[Femen | Anna Houtsol, Inna Chevtchenko, Oksana Chatchko, Sacha Chevtchenko avec Galia Ackerman]
À l’instar sans doute de mes chères bibliothécaires qui ont placé le livre sur un des présentoirs des nouveautés, j’ai été attiré par ce groupuscule féministe ukrainien résolument contestataire appelé Femen parce qu’il est devenu la coqueluche des médias français. La couverture du livre est attrayante non moins que les « actions » éclatantes des quatre jeunes et belles fondatrices, qui ont fait leur image de marque du topless bariolé de slogans et des couronnes de fleurs exhibés pendant leurs fulgurantes manifestations protestataires.
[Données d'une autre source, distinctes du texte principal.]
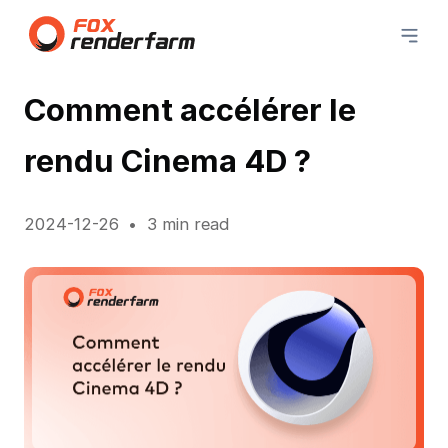
Comment accélérer le
rendu Cinema 4D ?
2024-12-26
3 min read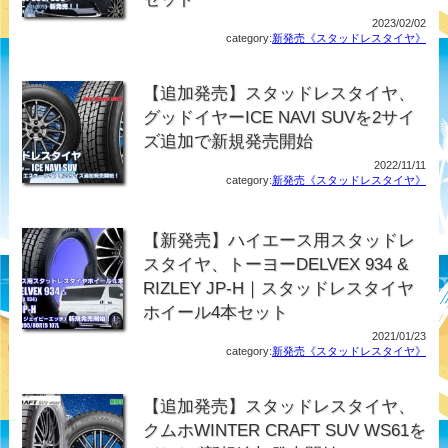
2023/02/02
category:
新発売《スタッドレスタイヤ》
【追加発売】スタッドレスタイヤ、
グッドイヤーICE NAVI SUVを2サイ
ズ追加で新規発売開始
2022/11/11
category:
新発売《スタッドレスタイヤ》
【新発売】ハイエース用スタッドレ
スタイヤ、トーヨーDELVEX 934 &
RIZLEY JP-H｜スタッドレスタイヤ
ホイール4本セット
2021/01/23
category:
新発売《スタッドレスタイヤ》
【追加発売】スタッドレスタイヤ、
クムホWINTER CRAFT SUV WS61を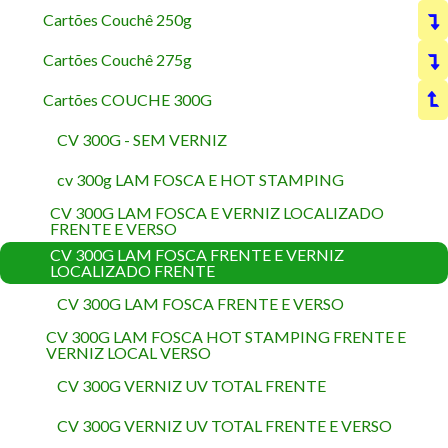
Cartões Couchê 250g
Cartões Couchê 275g
Cartões COUCHE 300G
CV 300G - SEM VERNIZ
cv 300g LAM FOSCA E HOT STAMPING
CV 300G LAM FOSCA E VERNIZ LOCALIZADO
FRENTE E VERSO
CV 300G LAM FOSCA FRENTE E VERNIZ
LOCALIZADO FRENTE
CV 300G LAM FOSCA FRENTE E VERSO
CV 300G LAM FOSCA HOT STAMPING FRENTE E
VERNIZ LOCAL VERSO
CV 300G VERNIZ UV TOTAL FRENTE
CV 300G VERNIZ UV TOTAL FRENTE E VERSO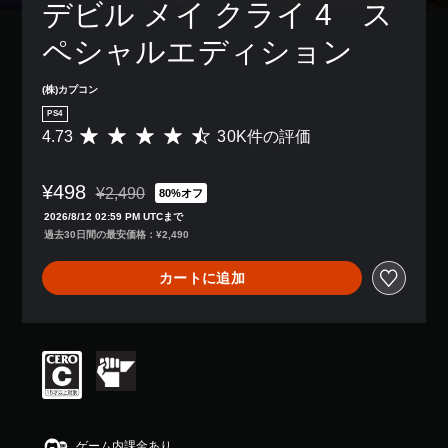
デビル メイ クライ 4　ス
ペシャルエディション
(株)カプコン
PS4
4.73
30K件の評価
評
価
数
¥498
は
¥2,490
80%オフ
通常価格¥2,490より値引き
3
2026/8/12 02:59 PM UTCまで
0
過去30日間の最安価格：¥2,490
K
、
カートに追加
平
均
評
価
は
5
段
階
中
の
ゲーム内課金あり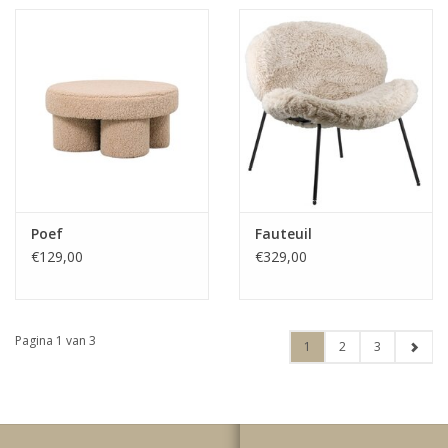
Poef
Fauteuil
€129,00
€329,00
Pagina 1 van 3
1
2
3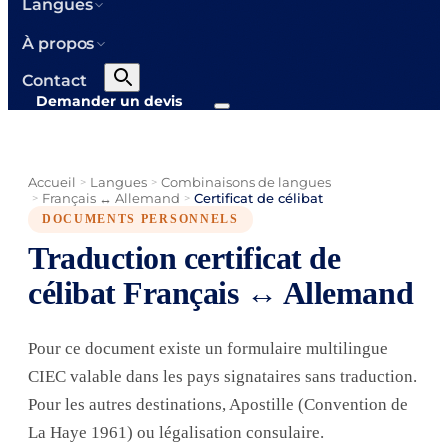
Langues
À propos
Contact
Demander un devis
Accueil
Langues
Combinaisons de langues
>
>
Français ↔ Allemand
Certificat de célibat
>
>
DOCUMENTS PERSONNELS
Traduction certificat de
célibat Français ↔ Allemand
Pour ce document existe un formulaire multilingue
CIEC valable dans les pays signataires sans traduction.
Pour les autres destinations, Apostille (Convention de
La Haye 1961) ou légalisation consulaire.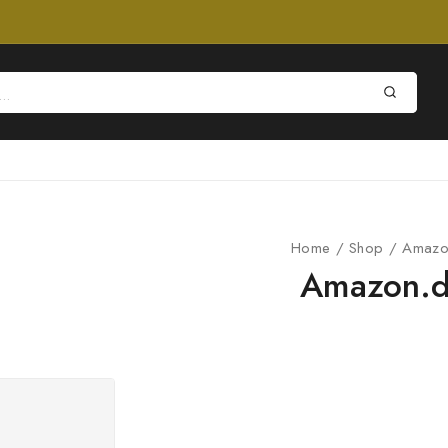
Home
/
Shop
/
Amazo
Amazon.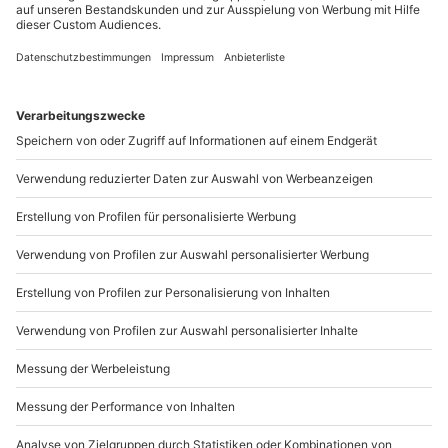
089 / 21 12 90 20
Mo-Fr: 9-17 Uhr
b2b@mydays.de
www.b2b.mydays.de/
Artikelnummer
:
20925
Andere Produkte entdecken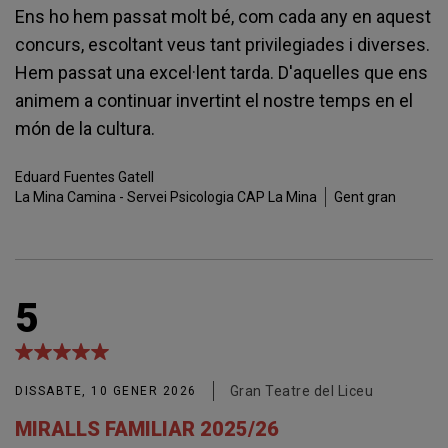
Ens ho hem passat molt bé, com cada any en aquest
concurs, escoltant veus tant privilegiades i diverses.
Hem passat una excel·lent tarda. D'aquelles que ens
animem a continuar invertint el nostre temps en el
món de la cultura.
Eduard
Fuentes Gatell
La Mina Camina - Servei Psicologia CAP La Mina
Gent gran
5
Gran Teatre del Liceu
DISSABTE, 10 GENER 2026
MIRALLS FAMILIAR 2025/26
Les formes nouvelles de la contestations politique, la critique sociale féministe, le questionnement sur l’appropriation de son corps et de l’image de ce dernier liée au potentiel expressif et transgressif de son érotisation ou dés-érotisation conscientes, dans la vie sociale et pas uniquement en art, tout cela m’intéresse beaucoup. Au sujet du groupe Femen, malgré mon estime pour la plupart de leurs idées et de la bienveillance à l’égard de leur posture, je nourris un certain scepticisme concernant : la nature disparate de leurs revendications parfois assez éloignées du féminisme (par ex. prises de position antimusulmanes et antichrétiennes), certaines contradictions dans ce que je considère comme de l’infantilisation de la femme (par ex. campagne d’interdiction légale de la prostitution), surtout une ambiguïté subie et entretenue dans leurs rapports aux médias et à ce qu’elles qualifient de « patriarcat ». J’ai voulu connaître l’histoire et le parcours de ces jeunes filles ; cet ouvrage autobiographique, récit oral à quatre voix dirigées, organisées et traduites par la journaliste Galia Ackerman m’a fourni quelques aspects de cette connaissance tout en renforçant mon scepticisme.
M’apparaît désormais le prégnance du cadre de vie post-soviétique dans lequel elles ont péniblement grandi, le côté impromptu et encore fort peu théorisé de leurs « actions » (en dépit de la personnalité d’Anna Houtsol, l’« idéologue »), et la nature de leurs revendications, révoltes d’adolescentes d’abord mais accompagnées très vite de la découverte du succès médiatique provoqué par les seins nus et les réseaux sociaux. Victimes de ce succès autant que de l’ébriété des tracasseries policières subies dans un contexte politique antidémocratique, elles n’ont pas échappé à trois pièges d’instrumentalisation : en France (où deux d’entre elles vivent désormais), à l’affiliation problématique à des figures politico-médiatiques dont elles ne connaissaient pas réellement l’identité (« Ni putes ni soumises », Caroline Fourest, etc.) ; à la transformation de leurs « actions » en « performances » d’art corporel – aussi politiques, transgressives et contestataires que ces dernières savent l’être – ; enfin à ce que ce soit justement le voyeurisme et le fétichisme du « patriarcat » qu’elle croient combattre à mort, ce qui les fait vivre… J’insiste sur le fétichisme : une théorisation et une réflexion sur la poitrine dénudée (absentes) sont l’exact opposé de la vente, pour soixante-dix dollars sur le site internet de l’association Femen, de moulages autographiés des splendides seins des émeutières !
(Sans doute faut-il leur laisser le temps de grandir pour le comprendre, ajoute le bon vieux ronchon qui écrit.)